### Material provided
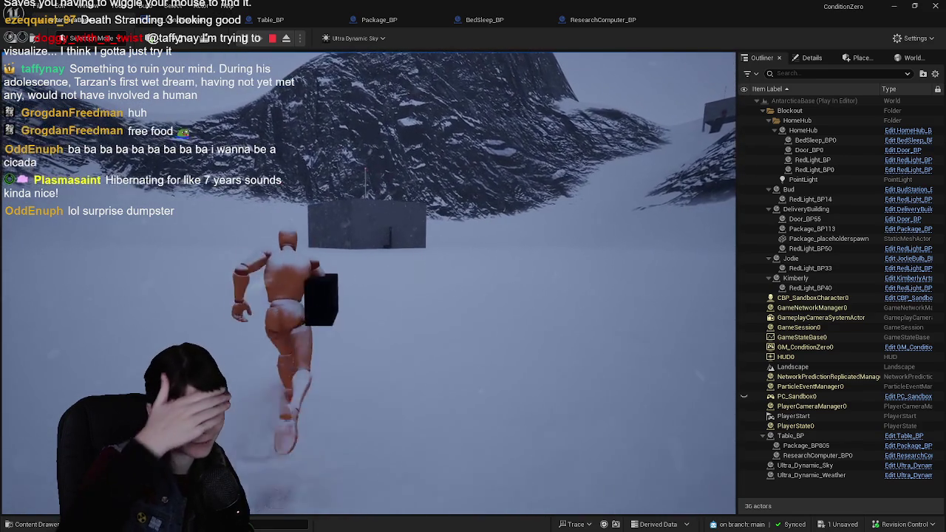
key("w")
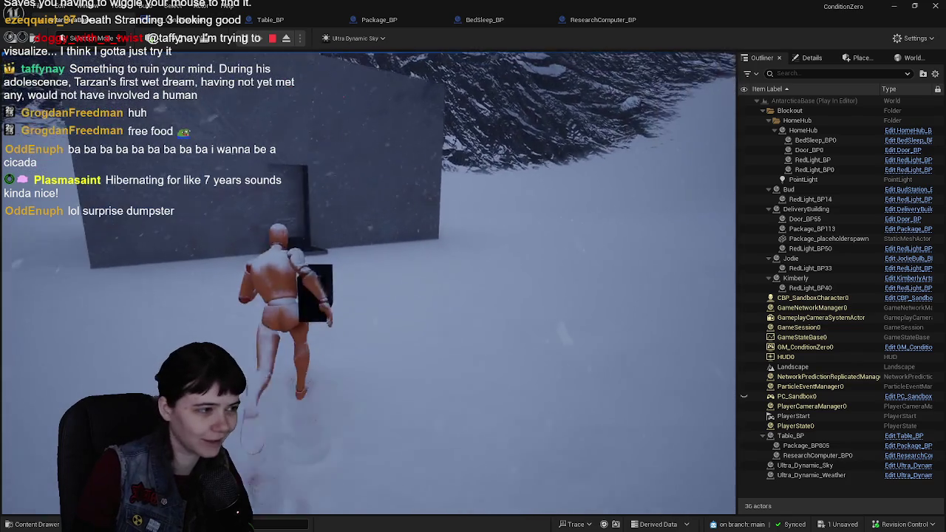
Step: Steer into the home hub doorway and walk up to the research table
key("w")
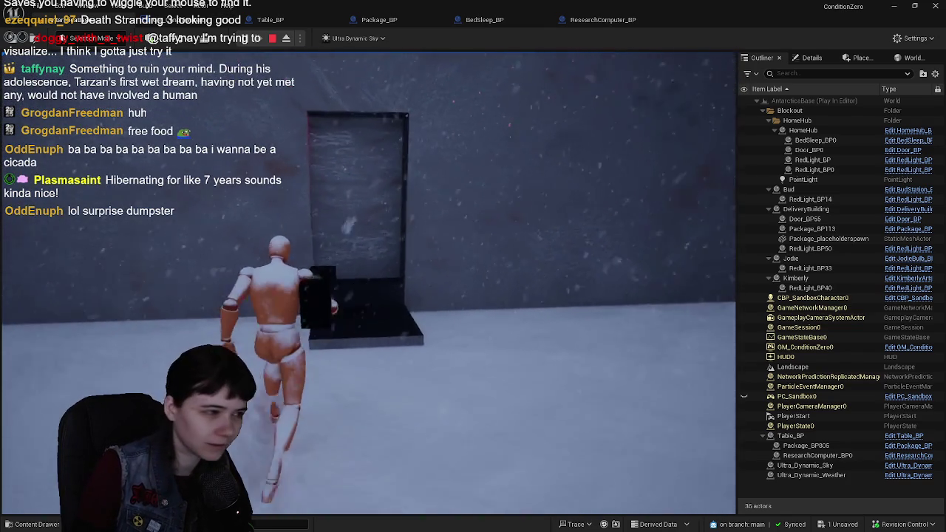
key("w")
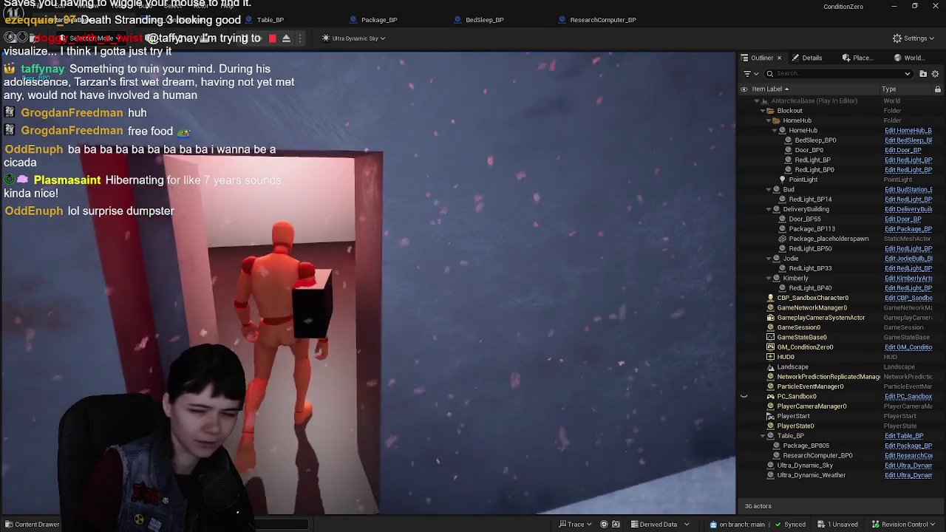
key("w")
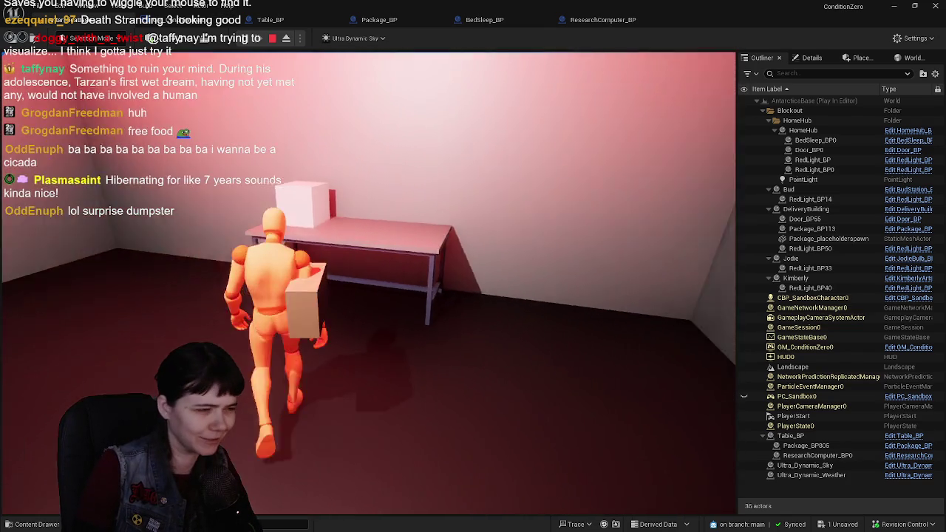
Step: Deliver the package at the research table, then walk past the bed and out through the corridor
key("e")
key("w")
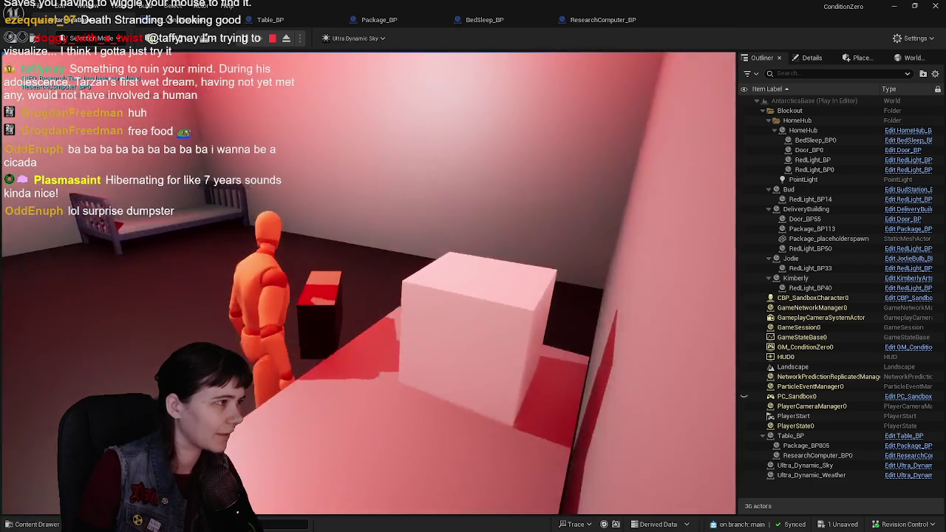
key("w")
######
### Material provided
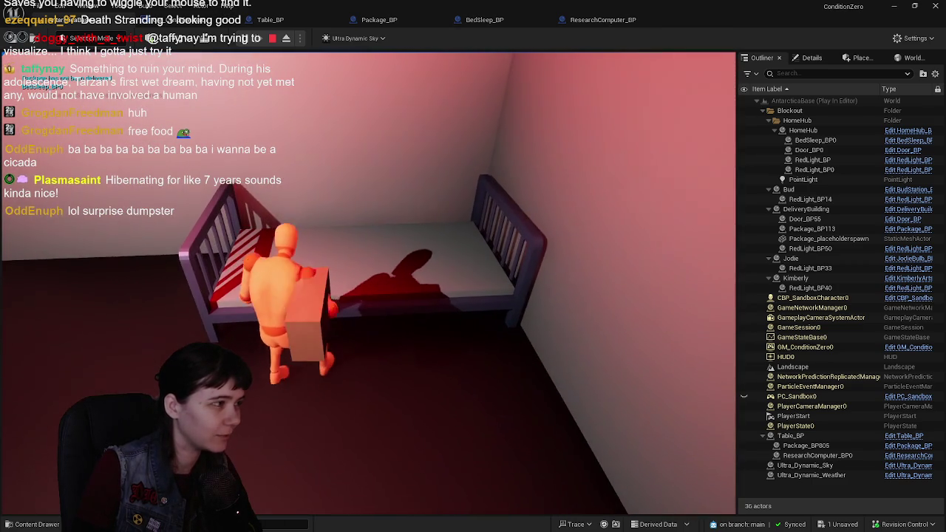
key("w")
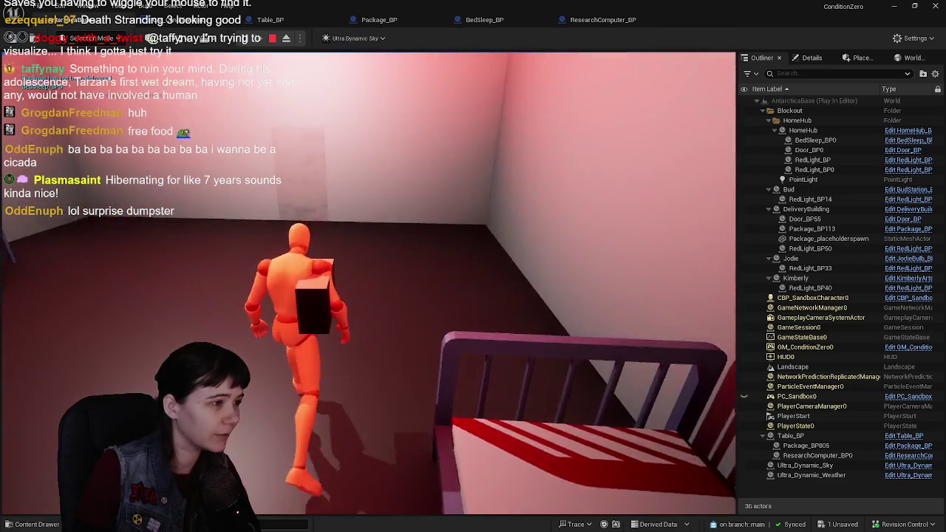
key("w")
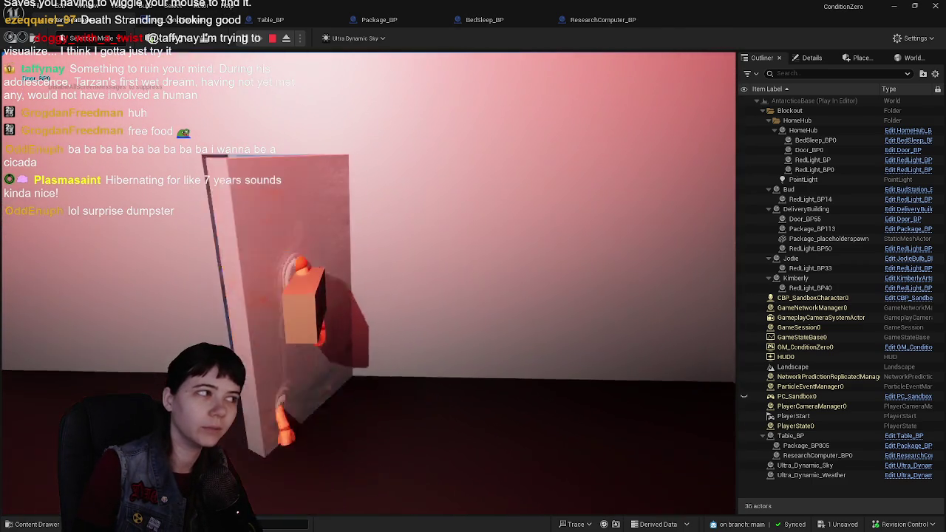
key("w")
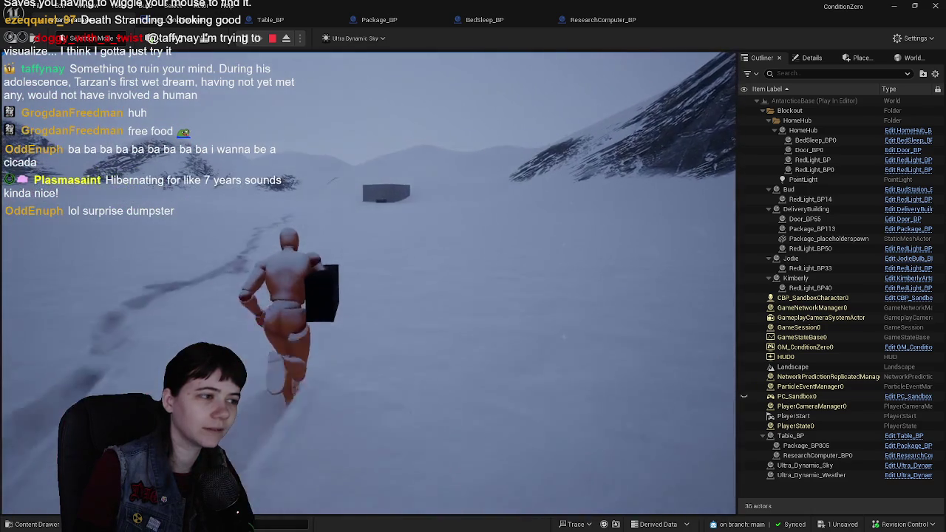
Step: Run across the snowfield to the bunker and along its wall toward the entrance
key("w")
######
### Material provided
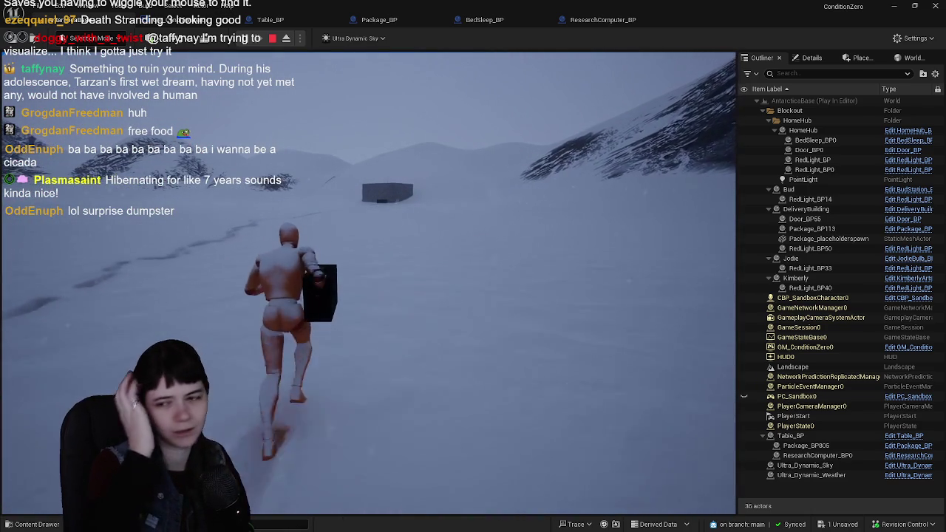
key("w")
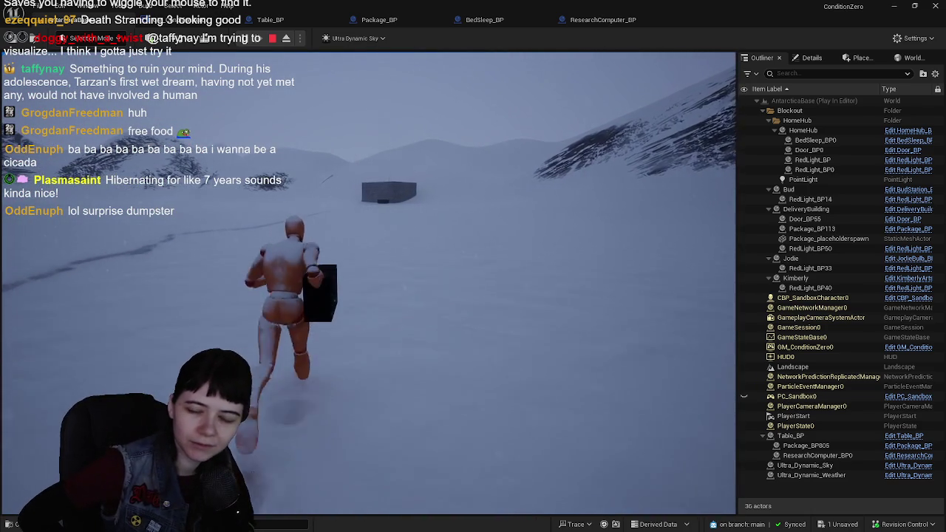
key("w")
######
- _Problem statement_
Where does the word "table" occur in the records? Return every line that holds it.

- _Completed task_
Step: Steer into the home hub doorway and walk up to the research table
Step: Deliver the package at the research table, then walk past the bed and out through the corridor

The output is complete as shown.